An Unique Lens

This post is a part of the What Black Feminism Means to Me series.

By Desere’ Cross

When I was first asked by my friend Julia to write about what black feminism means to me, I was stuck.

I wasn’t quite sure what black feminism was and how that was different from mainstream feminism. So I did my research. I found what sets black feminism apart from mainstream feminism is its focus on the intersectionality between prejudices such as racism, classism, sexism, etc. Black feminism focuses on how these things combine to create a different reality for women of color.

With this basic understanding of black feminism established, I then began to reflect on the question Julia posed to me: What does black feminism mean to me? Two things came to mind.

1. Black feminism means I have unique struggles I will have to face. It means while some of my white counterparts can turn a blind eye to race, it will be forever present in my life.

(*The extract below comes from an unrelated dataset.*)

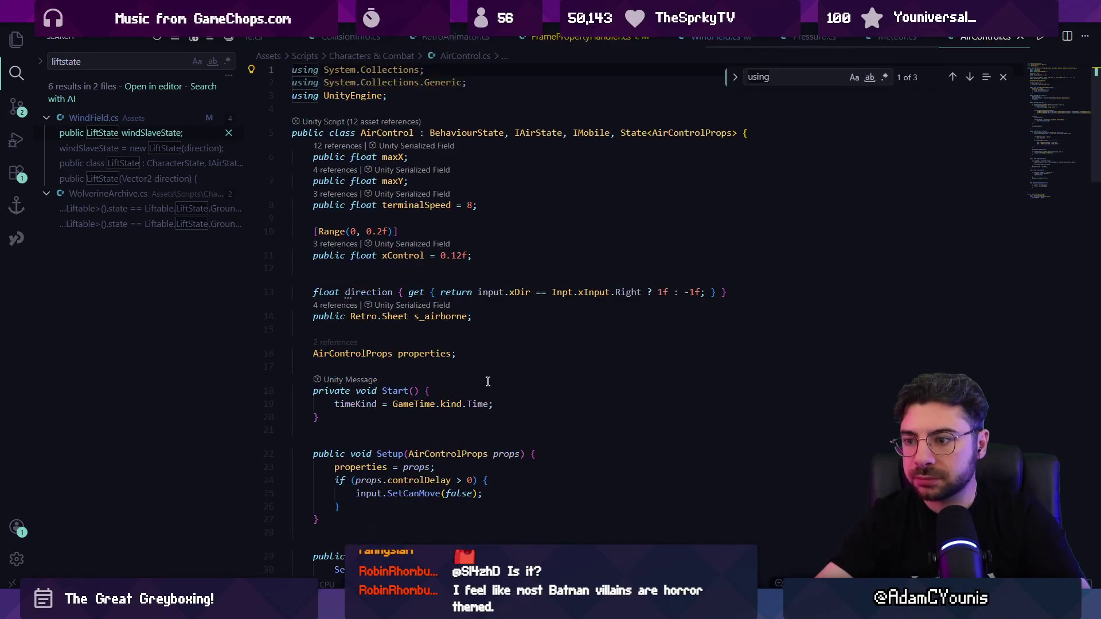
pyautogui.scroll(-3, 476, 369)
pyautogui.scroll(-3, 476, 369)
pyautogui.scroll(-6, 453, 365)
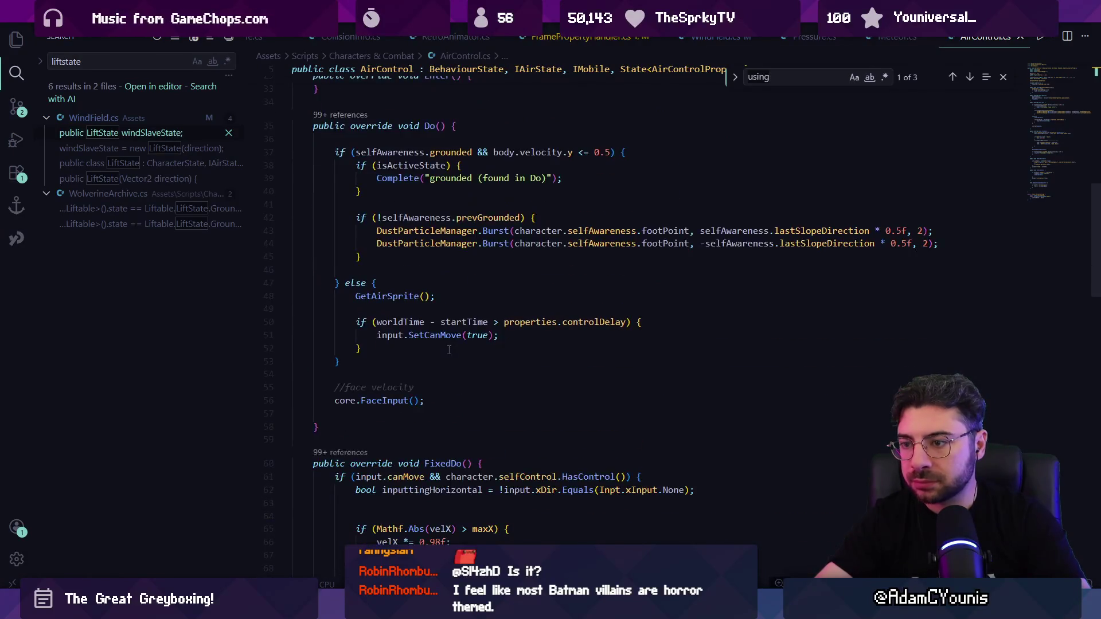
pyautogui.scroll(-2, 449, 363)
pyautogui.click(535, 406)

For example, as a black female, I constantly worry about how people in the workforce will perceive my hair. Do I wear it straight to interviews and gradually reveal my kinky hair once I land a job? Once at work, can I flaunt my afro, or should I constrain it in a pony puff? These are questions I ask myself that my white counterparts do not have to think about.

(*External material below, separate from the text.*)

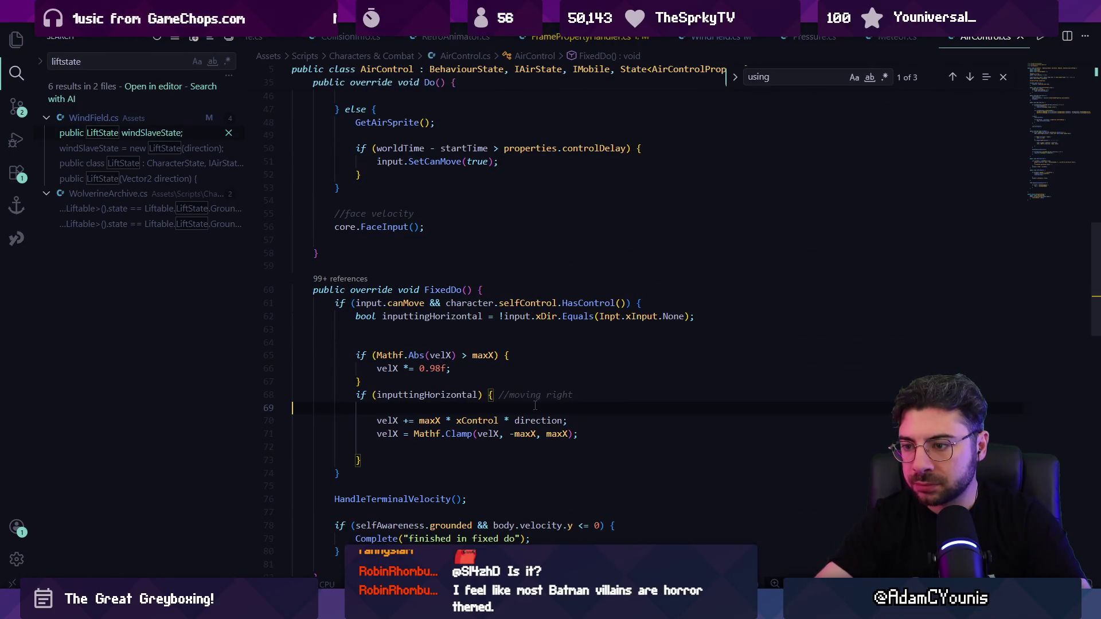
pyautogui.press('BackSpace')
pyautogui.press('BackSpace')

Another example: I have a friend who is a broadcast journalist. We attended a job fair last summer and she was told that her work was good; all she needed to do was straighten her hair. To be told to mirror European standards of beauty in order to remain competitive in the job market is an experience unique to black women.

2. Black feminism means I will always walk a thin line between love and hate. As I prepared to graduate and enter the work force, I had many mentors warn me how to carry myself. I have to be friendly, but not too friendly because then people will try to take advantage of me. And I can’t be too unfriendly because then I will be perceived as a mad black woman.

Figuring out a happy medium between “pushover” and “mad black woman” is a unique struggle I have encountered in the workplace. Either my coworkers will love me or hate me, depending on how they have stereotyped me and how well I fit outside their box of preconceived notions.

During my quest to define black feminism and understand what it means to me, I was surprised to find that there was so much division in the feminist community. It saddens me to see women with commonalities let unacknowledged differences prevent them from working together. But as I started to critique black feminists for their strong viewpoints and separatist behavior, I realized that black feminism is a necessary fragment of a larger movement.

As I thought about my experience as a black female and how my race, gender, class, and sexuality have combined to affect how I experience the world, I realized I will always see the world through a different lens.

Black feminism is the prescription in these lenses that helps me to better anticipate the obstacles ahead.